The Pennsylvania Supreme Court held that the erection of billboards does not constitute land development under the Municipalities Planning Code. This decision eliminates the need for landowners and/or advertisers to obtain one level of approvals before erecting billboards in Pennsylvania.

On November 20, 2007, in Upper Southampton Twp. v. Upper Southampton Twp. ZHB (Appeal of Clear Channel Outdoor), the Pennsylvania Supreme Court held that the erection of a billboard does not, by law, constitute “land development” under the Pennsylvania Municipalities Planning Code (MPC). As a result of the Court’s decision, municipalities can no longer require landowners to go through the cumbersome, costly, and often prohibitive land development process before erecting billboards on their property.
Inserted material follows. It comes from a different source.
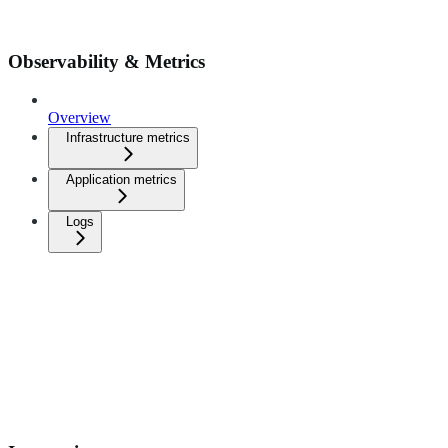
Observability & Metrics
Overview
Infrastructure metrics
Application metrics
Logs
In this case, Clear Channel Outdoor sought to erect six new billboards on four different properties in Upper Southampton Township, Bucks County. Each of the properties were already being used for commercial purposes, and Clear Channel sought to lease a small portion of the properties to erect free-standing,V-shaped, double-sided signs, which were illuminated by indirect lighting. The Township rejected Clear Channel’s applications for permits to construct the billboards, contending that the lease of a portion of the land for a different commercial purpose required the landowner to obtain land development approval. Land development is defined, in relevant part, as:

The improvement of one lot or two or more contiguous lots, tracts or parcels of land for any purpose involving….the division or allocation of land or space…between or among two or more existing or prospective occupants by means of, or for the purpose of, streets, common areas, leaseholds, condominiums, building groups or other features. (53 P.S. § 10107)

On appeal, the Commonwealth Court ruled that the erection of billboards on leased portions of the property constituted the allocation of land among two or more occupants by leasehold interests for the purpose of improving the land and, thus, it constituted land development. As a result, the landowner and/or Clear Channel would be required to submit land development plans in conformance with the Township’s Subdivision and Land Development Ordinance (SALDO), and receive the approval of the Township under SALDO prior to obtaining any right to erect the billboards.
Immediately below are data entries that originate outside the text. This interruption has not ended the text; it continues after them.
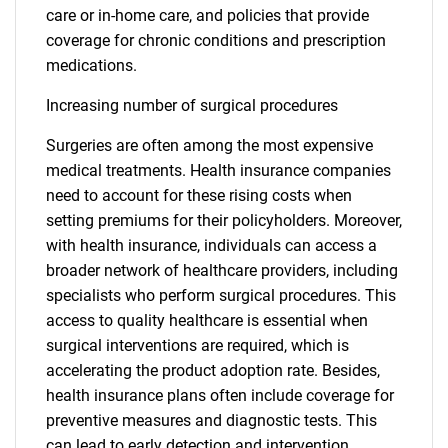
care or in-home care, and policies that provide
coverage for chronic conditions and prescription
medications.
Increasing number of surgical procedures
Surgeries are often among the most expensive
medical treatments. Health insurance companies
need to account for these rising costs when
setting premiums for their policyholders. Moreover,
with health insurance, individuals can access a
broader network of healthcare providers, including
specialists who perform surgical procedures. This
access to quality healthcare is essential when
surgical interventions are required, which is
accelerating the product adoption rate. Besides,
health insurance plans often include coverage for
preventive measures and diagnostic tests. This
can lead to early detection and intervention,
On appeal to the Supreme Court, the Supreme Court rejected the idea that the erection of billboards could constitute land development. The Court held that, while there were leases allocating space among two or more occupants of the properties, it could not conclude that land development would occur. The Court noted that the definition of land development “does not exist in a vacuum,” and that the Court had to look at other sections of the MPC to distill what really constitutes land development. The Court ruled, “None of the concerns addressed by land development plans [i.e., parking, driveways, curbing, sidewalks, buffering, etc.] is applicable” to the erection of billboards.” The Court found that requiring a landowner to suffer through the land development process for the simple erection of billboards would be “absurd or unreasonable,” and the mere fact that leases were allocating portions of the property to two or more applicants “cannot convert a use of land that does not rise to the level of land development to a use that does.”
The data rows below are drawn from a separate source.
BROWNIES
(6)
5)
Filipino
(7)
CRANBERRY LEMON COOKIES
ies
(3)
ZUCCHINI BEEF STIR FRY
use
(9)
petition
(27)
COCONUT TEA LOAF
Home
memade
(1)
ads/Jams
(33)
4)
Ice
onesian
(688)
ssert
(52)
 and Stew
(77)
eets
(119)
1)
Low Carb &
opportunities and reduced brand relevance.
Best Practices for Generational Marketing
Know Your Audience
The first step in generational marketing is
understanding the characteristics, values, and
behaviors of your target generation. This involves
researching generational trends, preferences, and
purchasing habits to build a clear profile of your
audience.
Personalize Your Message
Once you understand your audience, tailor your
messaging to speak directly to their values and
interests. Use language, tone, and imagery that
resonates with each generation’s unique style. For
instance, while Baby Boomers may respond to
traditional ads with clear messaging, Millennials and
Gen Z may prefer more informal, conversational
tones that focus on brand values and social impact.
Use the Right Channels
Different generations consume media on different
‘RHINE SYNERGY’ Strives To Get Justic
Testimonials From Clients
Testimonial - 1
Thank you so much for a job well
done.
The Supreme Court’s decision in Appeal of Clear Channel Outdoor could eliminate a significant expense in municipalities that have been hostile to outdoor advertisers. No longer can a municipality force a landowner to comply with the SALDO (and, often, extract development fees and contributions in lieu of compliance). However, the decision does not remove the requirement that outdoor advertisers comply with other regulations and zoning restrictions.